"Putting on a suit was like putting on a uniform; it got you in the right mind frame," sighs a trader at Credit Suisse First Boston. "I mean, they wouldn't let the guys in the NBA run around in their own shorts." As it happens, some of the companies issuing casual-Friday-every-day mandates have no intention of letting employees run around in their own shorts, either. They've gratefully seized a proposal by Banana Republic to standardize the khakis and pullovers of the new dress code -- to create, in effect, the suit of the new millennium -- and invited the canny clothier into their offices to do it. "A lot of companies are doing things to address the confusion in the workplace," says a Banana Republic spokeswoman. "But we've taken it to the next level."
To kick off its in-house "stores," Banana Republic treated CSFB troops to a twelve-piece Cuban orchestra and sushi bar, Scient staff was served green-apple martinis "deskside" at 6 p.m., and HBO was treated to a coffee-and-cake spread ("HBO is an 'earlier' crowd," a Banana Republic rep tactfully explained). The highlight of each party was a runway fashion show featuring employees who strutted the catwalk while their co-workers jeered them on.

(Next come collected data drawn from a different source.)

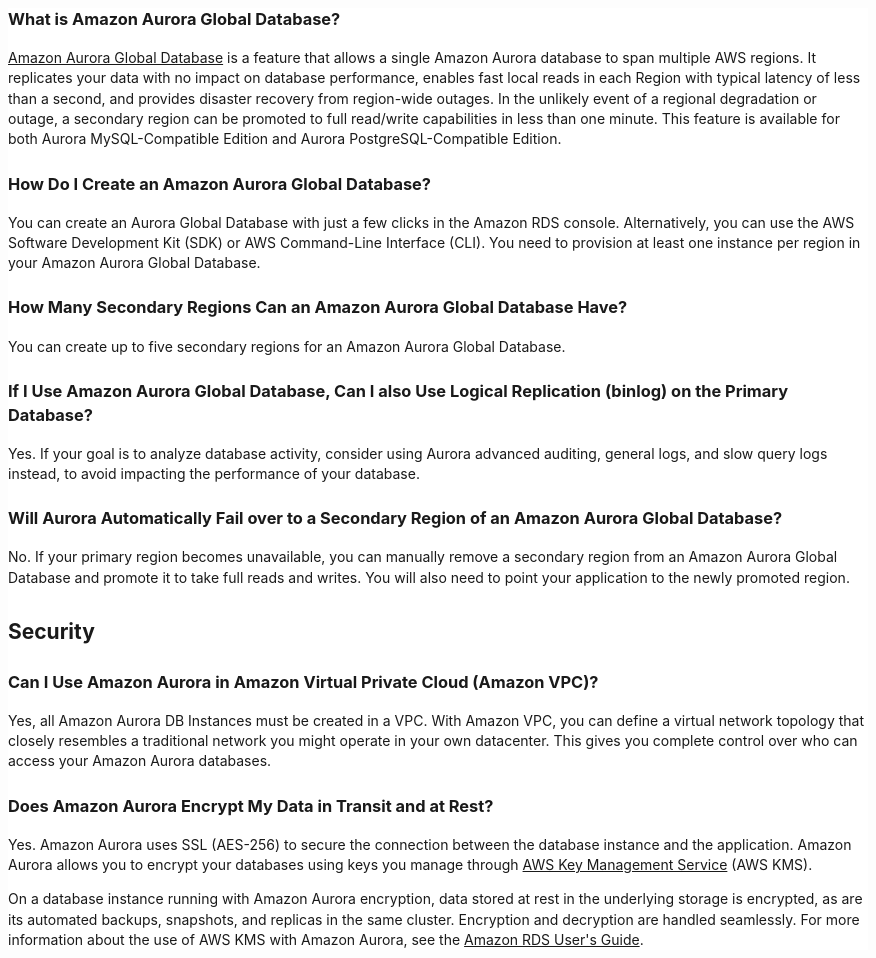 ### What is Amazon Aurora Global Database?

[Amazon Aurora Global Database](https://aws.amazon.com/rds/aurora/global-database/) is a feature that allows a single Amazon Aurora database to span multiple AWS regions. It replicates your data with no impact on database performance, enables fast local reads in each Region with typical latency of less than a second, and provides disaster recovery from region-wide outages. In the unlikely event of a regional degradation or outage, a secondary region can be promoted to full read/write capabilities in less than one minute. This feature is available for both Aurora MySQL-Compatible Edition and Aurora PostgreSQL-Compatible Edition.  

### How Do I Create an Amazon Aurora Global Database?

You can create an Aurora Global Database with just a few clicks in the Amazon RDS console. Alternatively, you can use the AWS Software Development Kit (SDK) or AWS Command-Line Interface (CLI). You need to provision at least one instance per region in your Amazon Aurora Global Database.  

### How Many Secondary Regions Can an Amazon Aurora Global Database Have?

You can create up to five secondary regions for an Amazon Aurora Global Database.  

### If I Use Amazon Aurora Global Database, Can I also Use Logical Replication (binlog) on the Primary Database?

Yes. If your goal is to analyze database activity, consider using Aurora advanced auditing, general logs, and slow query logs instead, to avoid impacting the performance of your database.  

### Will Aurora Automatically Fail over to a Secondary Region of an Amazon Aurora Global Database?

No. If your primary region becomes unavailable, you can manually remove a secondary region from an Amazon Aurora Global Database and promote it to take full reads and writes. You will also need to point your application to the newly promoted region.  

## Security

### Can I Use Amazon Aurora in Amazon Virtual Private Cloud (Amazon VPC)?

Yes, all Amazon Aurora DB Instances must be created in a VPC. With Amazon VPC, you can define a virtual network topology that closely resembles a traditional network you might operate in your own datacenter. This gives you complete control over who can access your Amazon Aurora databases.  

### Does Amazon Aurora Encrypt My Data in Transit and at Rest?

Yes. Amazon Aurora uses SSL (AES-256) to secure the connection between the database instance and the application. Amazon Aurora allows you to encrypt your databases using keys you manage through [AWS Key Management Service](https://aws.amazon.com/kms/) (AWS KMS).

On a database instance running with Amazon Aurora encryption, data stored at rest in the underlying storage is encrypted, as are its automated backups, snapshots, and replicas in the same cluster. Encryption and decryption are handled seamlessly. For more information about the use of AWS KMS with Amazon Aurora, see the [Amazon RDS User's Guide](http://docs.aws.amazon.com/AmazonRDS/latest/UserGuide/Overview.Encryption).  
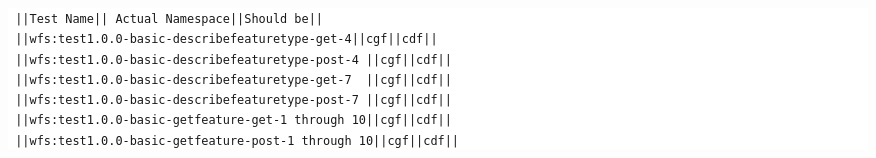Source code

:                                                                                                                                                                                                                                                                                                                                                                                                                                                                                                                                                                                                                                                                                                                                                        
     ||Test Name|| Actual Namespace||Should be||                                                                                                                                                                                                                                                                                                                                                                                                                                                                                                                                                                                                                                                                                                       
     ||wfs:test1.0.0-basic-describefeaturetype-get-4||cgf||cdf||                                                                                                                                                                                                                                                                                                                                                                                                                                                                                                                                                                                                                                                                                       
     ||wfs:test1.0.0-basic-describefeaturetype-post-4 ||cgf||cdf||                                                                                                                                                                                                                                                                                                                                                                                                                                                                                                                                                                                                                                                                                     
     ||wfs:test1.0.0-basic-describefeaturetype-get-7  ||cgf||cdf||                                                                                                                                                                                                                                                                                                                                                                                                                                                                                                                                                                                                                                                                                     
     ||wfs:test1.0.0-basic-describefeaturetype-post-7 ||cgf||cdf||                                                                                                                                                                                                                                                                                                                                                                                                                                                                                                                                                                                                                                                                                     
     ||wfs:test1.0.0-basic-getfeature-get-1 through 10||cgf||cdf||                                                                                                                                                                                                                                                                                                                                                                                                                                                                                                                                                                                                                                                                                     
     ||wfs:test1.0.0-basic-getfeature-post-1 through 10||cgf||cdf||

Soon, conference rooms were transformed into sample sales: tables piled with V-necks, racks full of purple shirts. The CSFB "store" filled with traders fondling sweaters while a techno beat thumped in the background. Some consulted with the on-site tailor; others scheduled fittings with perky, headset-wearing Banana Republic employees. Sure, stock was low ("There were thirteen other people my size trying on the same shirt," one guy grumbled), and one style of pants were available only in "short," so everyone emerged from the fitting rooms in high-waters. But at least it was all 20 percent off. Which wasn't enough for one enterprising CSFB trader: "Maybe I'll just take them off the mannequins at night," he schemed, "when no one's around."